Bakeries and Pharmacies across Cameroon have taken up the challenge to #BeatPlasticPollution, falling in line with the campaign to stop polluting the world with non-biodegradable plastics as the international community observes World Environment Day this Monday, June 5, 2023.
The theme of this year is “Solutions to Plastic Pollution”, a call to think of ways of stopping the latter that affects the highest points and deepest areas of the world.
To reinforce the fight,the Government of Cameroon banned the use of non-biodegradable plastics so as to fight pollution back in 2014.
This move was accompanied by the production of biodegradable plastics, though many businesses were still able to acquire the banned plastics clandestinely.
Years later, however, the production of biodegradable plastics has dwindled, and many like Dr Pamela Matienou, a Pharmacist, say they do not have access to the plastics.

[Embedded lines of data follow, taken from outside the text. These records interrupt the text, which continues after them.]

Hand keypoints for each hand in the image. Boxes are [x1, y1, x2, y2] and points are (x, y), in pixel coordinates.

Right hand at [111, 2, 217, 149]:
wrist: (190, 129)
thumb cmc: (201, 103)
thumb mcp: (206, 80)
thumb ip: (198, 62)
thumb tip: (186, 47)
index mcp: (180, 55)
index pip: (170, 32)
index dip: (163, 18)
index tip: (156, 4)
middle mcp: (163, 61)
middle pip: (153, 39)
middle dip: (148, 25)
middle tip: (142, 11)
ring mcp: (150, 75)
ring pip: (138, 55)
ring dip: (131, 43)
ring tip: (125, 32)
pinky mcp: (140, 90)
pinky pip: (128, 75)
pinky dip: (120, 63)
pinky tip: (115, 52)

Paper, the Means to an End to Plastic Pollution
In order to keep the fight against plastic pollution and with the limited number of biodegradable plastics available, many businesses in Cameroon have resorted to the use of paper and other possible means.
This is the case of pharmacies and bakeries especially.

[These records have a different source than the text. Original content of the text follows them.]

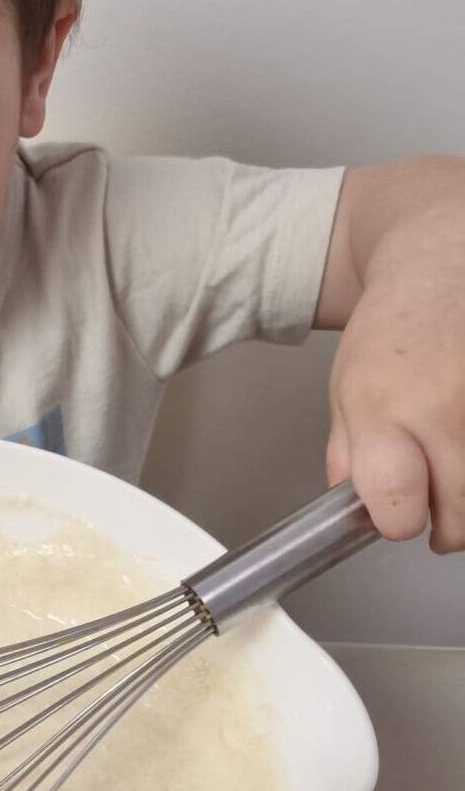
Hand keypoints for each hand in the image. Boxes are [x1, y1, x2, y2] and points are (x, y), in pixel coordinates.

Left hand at [317, 156, 464, 551]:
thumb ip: (349, 452)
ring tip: (458, 457)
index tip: (398, 510)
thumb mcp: (347, 389)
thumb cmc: (395, 326)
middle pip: (459, 520)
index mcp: (385, 410)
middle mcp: (447, 410)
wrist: (448, 259)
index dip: (397, 520)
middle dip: (445, 519)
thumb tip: (353, 505)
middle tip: (436, 492)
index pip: (396, 511)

It is common place to buy at a bakery and be handed over your products in a carefully stapled paper designed as an envelope.
Other bakeries do not go for stapling the paper…they simply wrap up the product in a paper large enough to contain it.

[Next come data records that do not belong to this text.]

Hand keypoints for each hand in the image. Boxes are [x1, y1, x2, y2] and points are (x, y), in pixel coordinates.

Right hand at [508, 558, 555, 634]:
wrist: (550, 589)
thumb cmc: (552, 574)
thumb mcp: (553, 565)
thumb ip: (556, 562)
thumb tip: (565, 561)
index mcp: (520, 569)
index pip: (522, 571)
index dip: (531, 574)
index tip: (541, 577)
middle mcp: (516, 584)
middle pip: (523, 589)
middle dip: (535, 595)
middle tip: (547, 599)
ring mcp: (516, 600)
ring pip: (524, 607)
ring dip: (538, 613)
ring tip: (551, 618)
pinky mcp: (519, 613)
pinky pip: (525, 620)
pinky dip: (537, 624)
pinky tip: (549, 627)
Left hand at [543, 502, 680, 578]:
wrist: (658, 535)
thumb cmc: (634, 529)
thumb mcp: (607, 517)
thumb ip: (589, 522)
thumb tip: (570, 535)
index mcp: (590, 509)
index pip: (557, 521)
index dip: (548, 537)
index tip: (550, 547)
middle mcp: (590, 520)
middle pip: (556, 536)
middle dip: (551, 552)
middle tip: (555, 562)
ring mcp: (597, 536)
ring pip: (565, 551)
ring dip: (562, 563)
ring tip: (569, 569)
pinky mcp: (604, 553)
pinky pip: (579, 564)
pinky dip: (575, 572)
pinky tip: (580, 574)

Over at pharmacies, the name and contact of the pharmacy are most times, printed on a paper glued into an envelope and used to serve medications after purchase.
Others like in some bakeries, wrap up the medication in a light paper designed with the pharmaceutical symbol.
According to Dr Pamela Matienou, the papers serve the purpose of protecting the environment.
Mireille, who works at a bakery is of the same opinion, “Since the ban of non-biodegradable plastics, we switched to papers which are our own means of avoiding plastic pollution.
Leaves, Handy to Fight Plastic Pollution
Another good example to note is the increasing use of leaves to wrap loaves of corn fufu, a common staple in Cameroon.
The local dish was mainly prepared and wrapped with plastic papers but the ban on plastics led to the use of banana leaves amongst others.
If such examples are copied by all and sundry, plastic pollution will certainly drop a great deal in Cameroon.